On Fri, May 12, 2023 at 4:51 PM Satish Patel <satish.txt@gmail.com> wrote:

Don't expect zero issue when you reboot the controller. It won't be user transparent. your computer nodes and other services still hang on old connections (rabbitmq/amqp) etc and that takes some time to get settled.

Curious why are you running control plane service on KVM and second question why do you need them reboot frequently?

I have physical nodes for the control plane and we see strange issues whenever we shouldn't use one of the controllers for maintenance.

On Fri, May 12, 2023 at 2:59 PM Albert Braden <ozzzo@yahoo.com> wrote:
We use keepalived and exabgp to manage failover for haproxy. That works but it takes a few minutes, and during those few minutes customers experience impact. We tell them to not build/delete VMs during patching, but they still do, and then complain about the failures.

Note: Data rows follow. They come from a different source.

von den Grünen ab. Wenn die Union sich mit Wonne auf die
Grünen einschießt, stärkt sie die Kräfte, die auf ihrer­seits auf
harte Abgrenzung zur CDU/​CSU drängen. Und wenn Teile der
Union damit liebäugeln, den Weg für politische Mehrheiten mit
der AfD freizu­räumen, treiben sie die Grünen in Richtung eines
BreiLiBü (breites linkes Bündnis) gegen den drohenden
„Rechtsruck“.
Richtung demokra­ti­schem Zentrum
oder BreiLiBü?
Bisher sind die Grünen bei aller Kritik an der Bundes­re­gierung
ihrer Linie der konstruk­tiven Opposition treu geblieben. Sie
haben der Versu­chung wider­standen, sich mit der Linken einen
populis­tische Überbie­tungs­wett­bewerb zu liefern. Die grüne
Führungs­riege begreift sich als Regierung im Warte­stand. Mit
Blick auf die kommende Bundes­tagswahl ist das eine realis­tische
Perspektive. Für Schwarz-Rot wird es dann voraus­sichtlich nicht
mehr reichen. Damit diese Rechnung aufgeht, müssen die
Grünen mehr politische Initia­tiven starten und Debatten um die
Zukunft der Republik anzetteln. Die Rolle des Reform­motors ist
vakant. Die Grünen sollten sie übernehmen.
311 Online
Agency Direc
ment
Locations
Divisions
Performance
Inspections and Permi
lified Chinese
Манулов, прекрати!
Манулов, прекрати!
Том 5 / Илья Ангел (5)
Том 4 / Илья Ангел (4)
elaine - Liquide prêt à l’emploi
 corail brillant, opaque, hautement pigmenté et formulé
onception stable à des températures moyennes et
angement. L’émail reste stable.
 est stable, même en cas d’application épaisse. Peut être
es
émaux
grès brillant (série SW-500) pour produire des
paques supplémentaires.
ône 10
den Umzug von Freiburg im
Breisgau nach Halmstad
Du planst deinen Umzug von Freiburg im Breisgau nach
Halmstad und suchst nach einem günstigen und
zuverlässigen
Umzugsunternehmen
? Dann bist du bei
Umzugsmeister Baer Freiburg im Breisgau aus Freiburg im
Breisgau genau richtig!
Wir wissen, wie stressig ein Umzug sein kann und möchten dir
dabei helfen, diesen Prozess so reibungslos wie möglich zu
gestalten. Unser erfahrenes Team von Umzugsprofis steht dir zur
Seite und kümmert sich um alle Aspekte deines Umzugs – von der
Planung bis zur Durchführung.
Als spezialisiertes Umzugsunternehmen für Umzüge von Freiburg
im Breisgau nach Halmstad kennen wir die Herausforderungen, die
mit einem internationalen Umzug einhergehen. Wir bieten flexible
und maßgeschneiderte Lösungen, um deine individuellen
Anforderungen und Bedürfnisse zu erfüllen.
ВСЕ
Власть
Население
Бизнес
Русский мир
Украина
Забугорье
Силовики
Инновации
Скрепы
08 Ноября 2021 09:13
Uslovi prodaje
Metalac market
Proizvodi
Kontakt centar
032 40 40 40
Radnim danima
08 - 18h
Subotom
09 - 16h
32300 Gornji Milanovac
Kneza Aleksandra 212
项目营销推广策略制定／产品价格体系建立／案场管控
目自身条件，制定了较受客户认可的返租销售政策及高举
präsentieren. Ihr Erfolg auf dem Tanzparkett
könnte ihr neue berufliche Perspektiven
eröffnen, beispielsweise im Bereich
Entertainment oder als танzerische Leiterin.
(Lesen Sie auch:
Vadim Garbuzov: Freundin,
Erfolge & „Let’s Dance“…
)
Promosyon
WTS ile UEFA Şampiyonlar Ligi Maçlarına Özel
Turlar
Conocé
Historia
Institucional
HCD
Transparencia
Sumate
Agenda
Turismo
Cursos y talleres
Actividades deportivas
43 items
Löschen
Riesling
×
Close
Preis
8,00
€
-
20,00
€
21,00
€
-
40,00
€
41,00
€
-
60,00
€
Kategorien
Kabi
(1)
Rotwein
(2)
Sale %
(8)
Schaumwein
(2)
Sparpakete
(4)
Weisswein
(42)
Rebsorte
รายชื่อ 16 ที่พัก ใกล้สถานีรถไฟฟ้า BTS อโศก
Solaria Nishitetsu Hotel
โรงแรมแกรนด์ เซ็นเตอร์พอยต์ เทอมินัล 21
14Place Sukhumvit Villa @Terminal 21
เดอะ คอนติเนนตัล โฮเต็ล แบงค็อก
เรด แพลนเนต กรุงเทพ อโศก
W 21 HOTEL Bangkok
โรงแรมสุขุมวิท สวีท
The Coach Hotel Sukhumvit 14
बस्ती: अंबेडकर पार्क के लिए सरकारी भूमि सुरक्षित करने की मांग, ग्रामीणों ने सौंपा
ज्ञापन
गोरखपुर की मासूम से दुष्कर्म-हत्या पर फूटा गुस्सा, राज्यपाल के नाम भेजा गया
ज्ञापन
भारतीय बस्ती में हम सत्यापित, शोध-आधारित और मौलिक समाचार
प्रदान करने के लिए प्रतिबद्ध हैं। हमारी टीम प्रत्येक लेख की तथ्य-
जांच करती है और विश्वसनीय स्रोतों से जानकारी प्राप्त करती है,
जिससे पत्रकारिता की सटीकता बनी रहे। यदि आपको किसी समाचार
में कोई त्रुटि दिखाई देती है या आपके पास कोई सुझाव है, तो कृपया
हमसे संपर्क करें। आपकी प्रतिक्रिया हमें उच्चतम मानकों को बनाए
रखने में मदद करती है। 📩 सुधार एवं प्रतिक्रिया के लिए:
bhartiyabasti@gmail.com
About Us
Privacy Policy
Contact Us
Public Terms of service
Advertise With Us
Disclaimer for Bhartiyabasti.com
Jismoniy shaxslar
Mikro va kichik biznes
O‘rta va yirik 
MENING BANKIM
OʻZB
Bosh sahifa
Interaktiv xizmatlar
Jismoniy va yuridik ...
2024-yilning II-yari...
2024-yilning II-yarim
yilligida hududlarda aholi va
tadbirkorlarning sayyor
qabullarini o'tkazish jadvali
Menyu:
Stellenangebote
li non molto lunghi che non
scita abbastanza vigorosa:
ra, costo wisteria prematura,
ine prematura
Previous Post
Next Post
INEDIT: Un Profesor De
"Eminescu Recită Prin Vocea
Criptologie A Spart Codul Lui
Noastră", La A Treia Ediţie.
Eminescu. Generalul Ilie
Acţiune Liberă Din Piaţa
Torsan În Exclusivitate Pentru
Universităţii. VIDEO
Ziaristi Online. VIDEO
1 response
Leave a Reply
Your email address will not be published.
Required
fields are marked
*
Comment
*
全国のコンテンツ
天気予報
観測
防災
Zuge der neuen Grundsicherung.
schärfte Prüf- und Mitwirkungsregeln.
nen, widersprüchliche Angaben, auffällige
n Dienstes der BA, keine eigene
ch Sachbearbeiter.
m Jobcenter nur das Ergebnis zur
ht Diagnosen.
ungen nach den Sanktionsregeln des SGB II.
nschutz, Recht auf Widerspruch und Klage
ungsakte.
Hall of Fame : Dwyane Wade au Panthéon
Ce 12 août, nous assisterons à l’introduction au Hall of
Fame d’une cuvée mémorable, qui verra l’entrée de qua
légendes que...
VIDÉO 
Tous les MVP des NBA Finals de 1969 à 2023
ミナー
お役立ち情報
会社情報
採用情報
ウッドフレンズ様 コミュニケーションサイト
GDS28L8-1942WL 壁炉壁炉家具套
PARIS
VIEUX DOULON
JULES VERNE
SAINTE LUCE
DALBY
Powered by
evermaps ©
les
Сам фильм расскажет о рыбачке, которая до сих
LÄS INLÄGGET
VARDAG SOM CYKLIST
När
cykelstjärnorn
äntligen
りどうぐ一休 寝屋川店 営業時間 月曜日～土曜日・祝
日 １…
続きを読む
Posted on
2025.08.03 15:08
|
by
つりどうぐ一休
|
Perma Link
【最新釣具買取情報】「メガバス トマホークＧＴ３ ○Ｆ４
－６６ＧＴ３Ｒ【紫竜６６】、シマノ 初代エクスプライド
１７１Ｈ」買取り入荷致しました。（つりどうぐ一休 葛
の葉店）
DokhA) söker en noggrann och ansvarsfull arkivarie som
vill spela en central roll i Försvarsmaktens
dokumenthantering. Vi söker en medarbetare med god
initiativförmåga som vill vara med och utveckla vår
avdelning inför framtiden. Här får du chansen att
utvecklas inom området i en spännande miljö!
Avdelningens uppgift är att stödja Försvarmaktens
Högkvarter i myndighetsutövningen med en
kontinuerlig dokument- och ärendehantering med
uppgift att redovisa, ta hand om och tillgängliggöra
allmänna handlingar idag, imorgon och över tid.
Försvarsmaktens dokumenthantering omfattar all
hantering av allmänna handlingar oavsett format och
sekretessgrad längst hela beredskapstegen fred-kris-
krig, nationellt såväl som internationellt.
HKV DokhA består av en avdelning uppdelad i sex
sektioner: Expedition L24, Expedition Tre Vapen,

We're planning to experiment with adding a "manual" haproxy failover to our patching automation, but I'm wondering if there is anything on the controller that needs to be failed over or disabled before rebooting the KVM. I looked at the "remove from cluster" and "add to cluster" procedures but that seems unnecessarily cumbersome for rebooting the KVM.

On Friday, May 12, 2023, 03:42:42 AM EDT, Eugen Block <eblock@nde.ag> wrote:

Hi Albert,

how is your haproxy placement controlled, something like pacemaker or
similar? I would always do a failover when I'm aware of interruptions
(maintenance window), that should speed things up for clients. We have
a pacemaker controlled HA control plane, it takes more time until
pacemaker realizes that the resource is gone if I just rebooted a
server without failing over. I have no benchmarks though. There's
always a risk of losing a couple of requests during the failover but
we didn't have complaints yet, I believe most of the components try to
resend the lost messages. In one of our customer's cluster with many
resources (they also use terraform) I haven't seen issues during a
regular maintenance window. When they had a DNS outage a few months
back it resulted in a mess, manual cleaning was necessary, but the
regular failovers seem to work just fine.
And I don't see rabbitmq issues either after rebooting a server,
usually the haproxy (and virtual IP) failover suffice to prevent
interruptions.

Regards,
Eugen

Zitat von Satish Patel <satish.txt@gmail.com>:

> Are you running your stack on top of the kvm virtual machine? How many
> controller nodes do you have? mostly rabbitMQ causing issues if you restart
> controller nodes.
>
> On Thu, May 11, 2023 at 8:34 AM Albert Braden <ozzzo@yahoo.com> wrote:
>
>> We have our haproxy and controller nodes on KVM hosts. When those KVM
>> hosts are restarted, customers who are building or deleting VMs see impact.
>> VMs may go into error status, fail to get DNS records, fail to delete, etc.
>> The obvious reason is because traffic that is being routed to the haproxy
>> on the restarting KVM is lost. If we manually fail over haproxy before
>> restarting the KVM, will that be sufficient to stop traffic being lost, or
>> do we also need to do something with the controller?
>>
>>